Organizations and events, both formal and casual, must bring members of the startup ecosystem together.

Start Me Up

You can’t truly appreciate what it means to be immersed in the Denver and Boulder tech community without becoming a part of it. We did the next best thing by taking you through the steps required to create a successful startup here.

Start to IPO chart

Colorado Tech That Will Make Your Life Better

Travel

Pana:
This app collects your travel data (e.g., flight info and hotel reservations) in one place, so you don’t have to toggle between multiple outlets.
Trip30:
Designed for business travelers, Trip30 tells you where you need to go and when you need to leave to get to your cross-town meeting.

Romance

LuvByrd:
Strictly for love-starved outdoor enthusiasts, LuvByrd connects singles who would rather climb Eldorado Canyon than Netflix and chill.
Sitter.me:
When preserving date night depends on finding somebody to watch the kids, download this app. It’s like Uber, but for babysitters (relax, they’re screened).

Sharing

BillGO:
This app automatically splits the charges, so you don’t have to bug your deadbeat roommate for her share of the rent anymore—that’s BillGO’s job.
Fluid:
Rent goods—from skis to lawn mowers—to and from your neighbors through this sharing marketplace for communities.

Home

Notion:
Sensors scattered throughout your house connect to your smartphone to inform you when, say, a leaky hot-water heater begins flooding your basement.
Rachio:
Water your lawn from your smartphone while ensuring your beloved tulips don’t get as much H20 as your thirsty yellow hibiscus.

Eat & Drink

DripJoy:
Never suffer another caffeine-withdrawal headache thanks to this Keurig-like coffee maker, which automatically knows when you’re running low on java and orders more.
Let’s Be Chefs:
This app creates your grocery list, delivers step-by-step instructions, and tells you when you should start cooking to get dinner ready on time.

Health Care

Dispatch Health:
Not feeling great, but don’t want to miss The Bachelor’s season finale?
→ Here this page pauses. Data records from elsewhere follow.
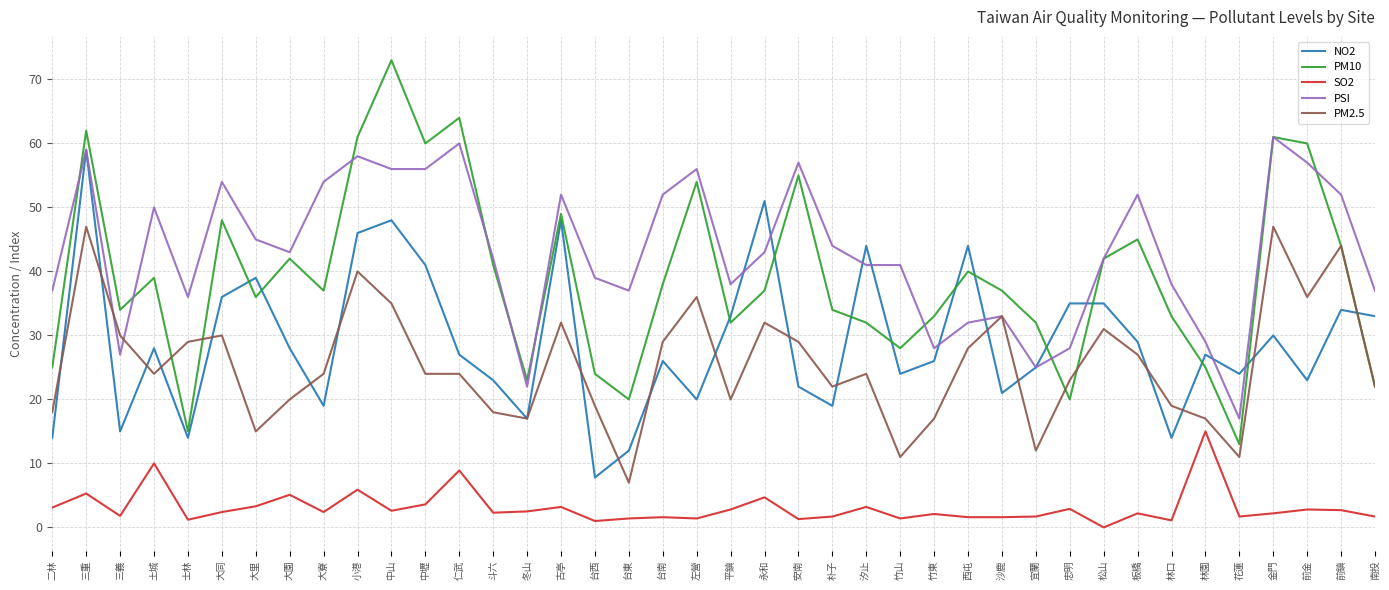

The value of PSI at 前金 is 57.0. True or false?

True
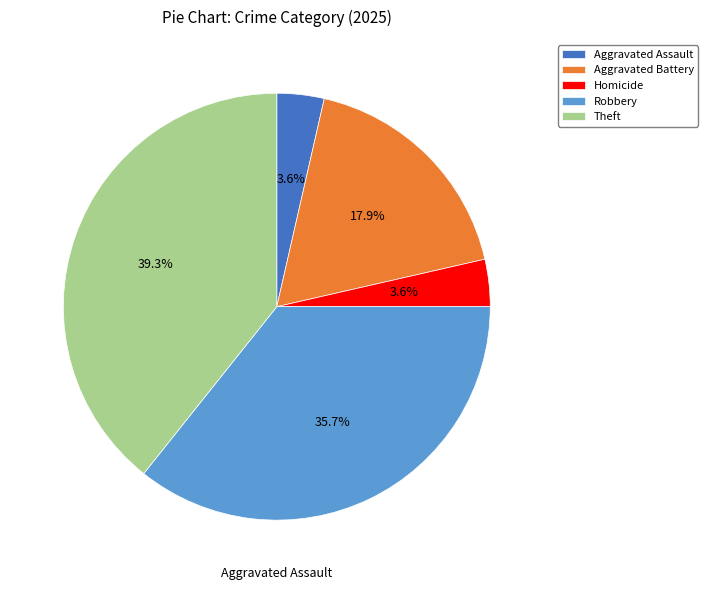

What is the total percentage of Theft and Aggravated Battery?

57.1%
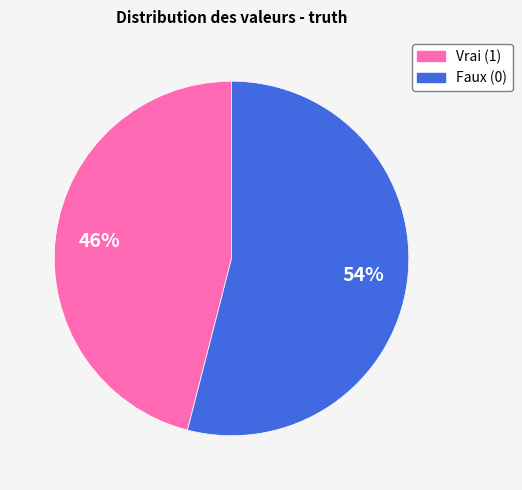

Is there a majority slice in this chart?

Yes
This app calls licensed urgent care professionals to your home.
Orderly Health:
Locate a nearby doctor who takes your insurance or find out how much that CT scan will cost you by sending a query to the Orderly Health app.

Marijuana

Tokken:
PayPal’s stoner cousin, this digital banking app allows cash-averse customers to convert U.S. currency into “tokens” they can use at pot shops.
MassRoots:
Social media site MassRoots provides a place to share photos of your favorite sativa strain without getting yourself written out of Grandma’s will.

Shopping

Blinker:
Upload a photo of the car you want to sell and set a list price. Blinker connects you to buyers, from dealerships to people in your social networks.
Looplist:
Select the brands you love, and their new products appear on your phone. It’s like creating your own department store.